At SPU we value the basic needs that occur when training functional fundamental movement patterns. And when we say functional, we mean the way that your body would naturally work in a vertical, horizontal (through pronation/supination) rotational, and stabilizing aspect. Understanding how the body works fundamentally and applying that knowledge to our training programs is a huge part of what makes us different. All individuals are built differently, so does it make sense to have machines that primarily isolate joint function? Is that the way the body would function in its natural state nevertheless on the field performing?

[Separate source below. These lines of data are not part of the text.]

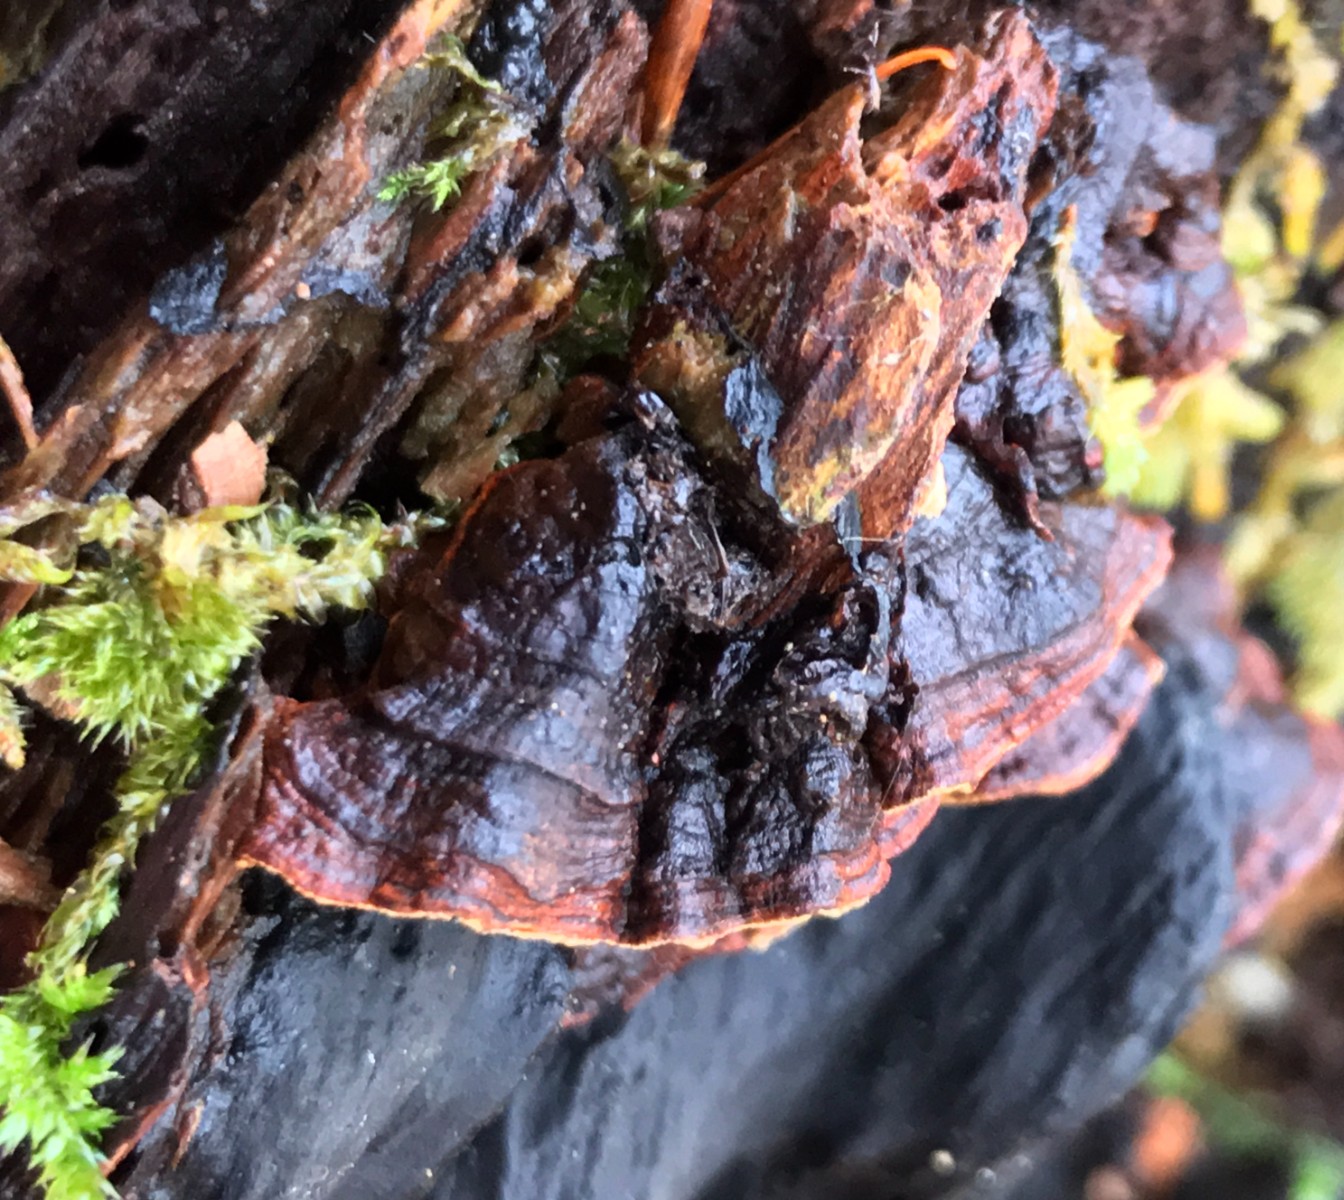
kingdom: Fungi
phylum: Basidiomycota
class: Agaricomycetes
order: Hymenochaetales
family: Hymenochaetaceae
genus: Hymenochaete
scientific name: Hymenochaete rubiginosa
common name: stiv ruslædersvamp
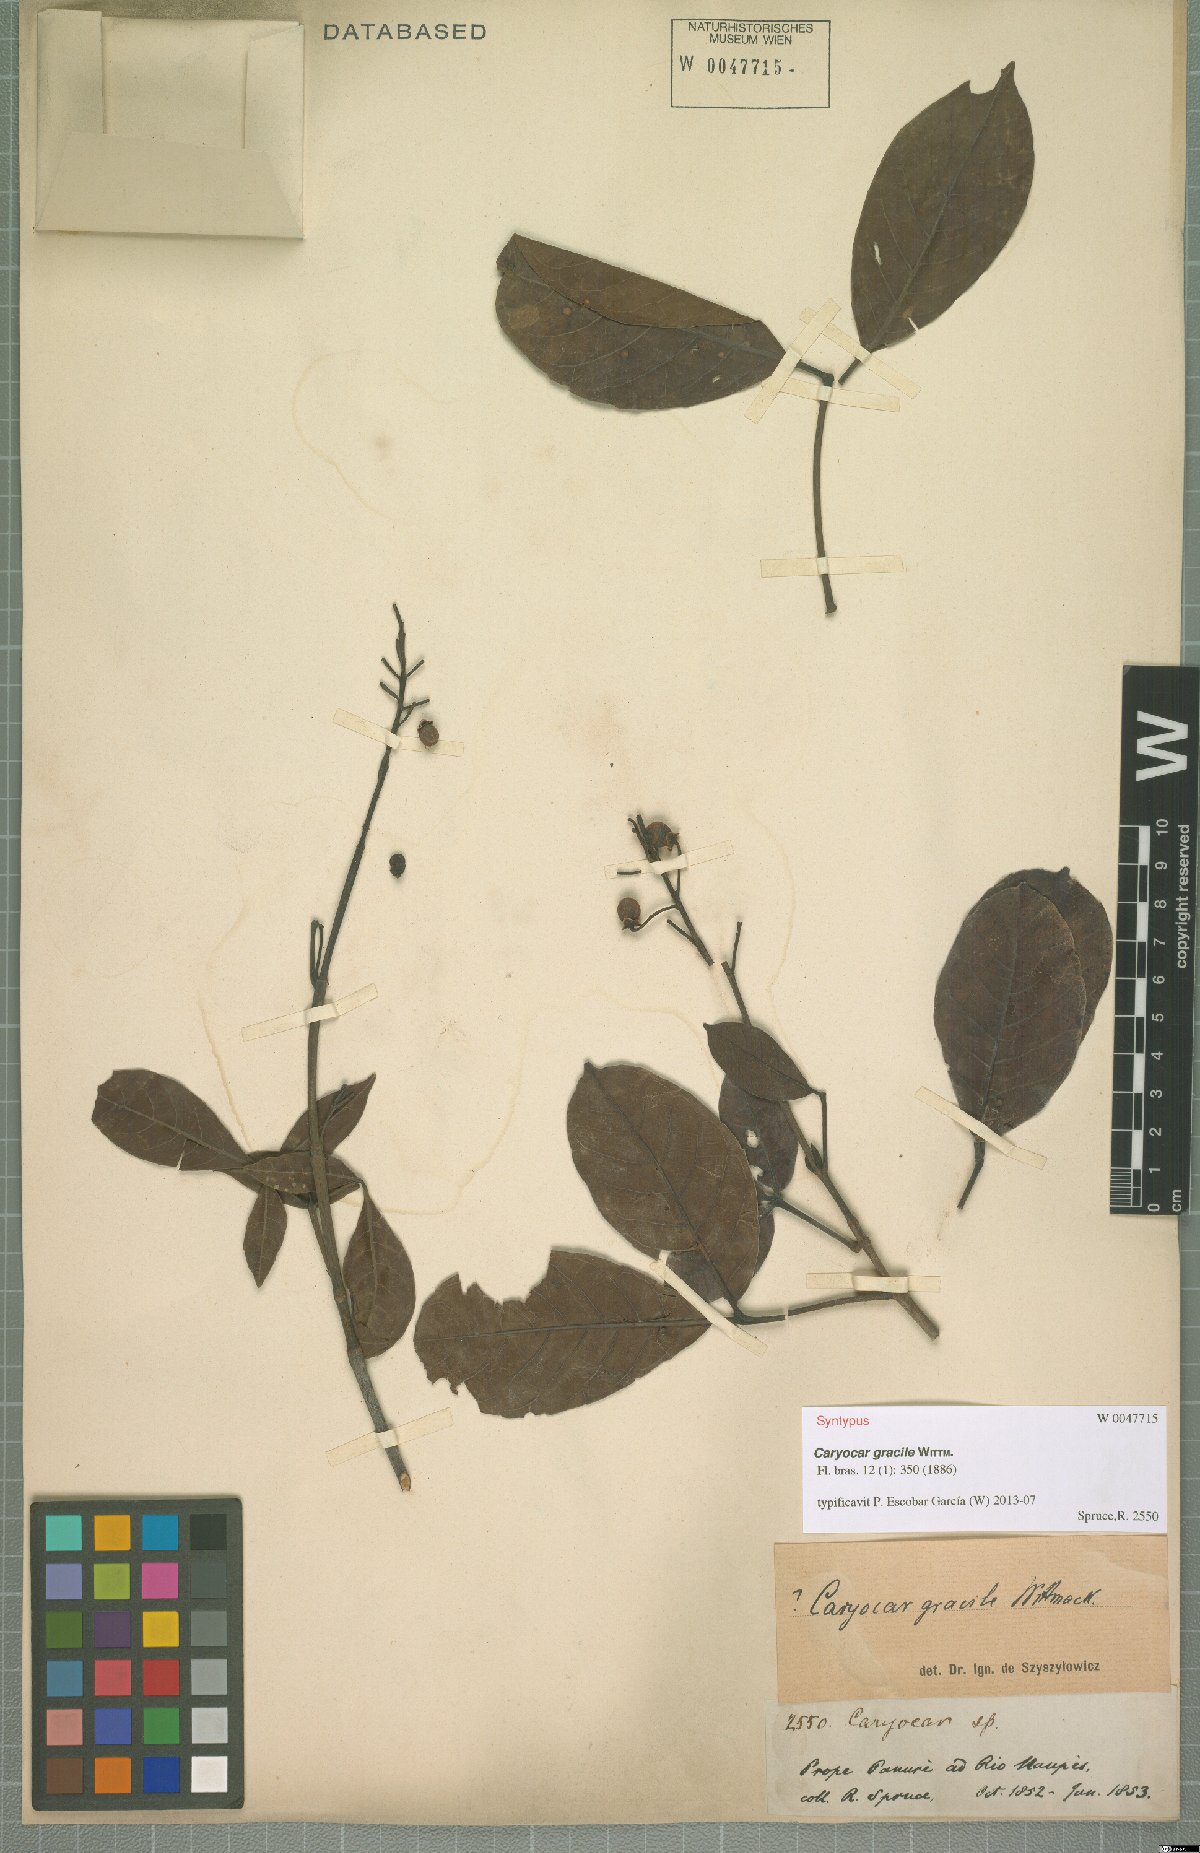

For those who neglect the functional/fundamental training concept, it will always look normal to them that locking themselves up in a machine to isolate a specific joint during a workout is fine. For instance, sitting in a leg press machine to work the quads and glutes or laying on the stomach to perform hamstring curls in the machine is not as functional as you would think it is. Rather those vague choices can lead to injuries that you may recollect came from bad exercises. In the real world our joints don’t have all that leeway. The body works in unison which means that all the muscles are passively and actively working together to move us. Whether one is working concentrically while the other does all the eccentric stabilizing work, it all connects.
Ultimately, in prioritizing the way we naturally move, we can target what we’re lacking to improve whether in strength or mobility. If you have a core, ankles, or shoulder issue, working out in machines that takes away the function of those body parts won’t get you where you should be when you focus on treating your functional and fundamental needs.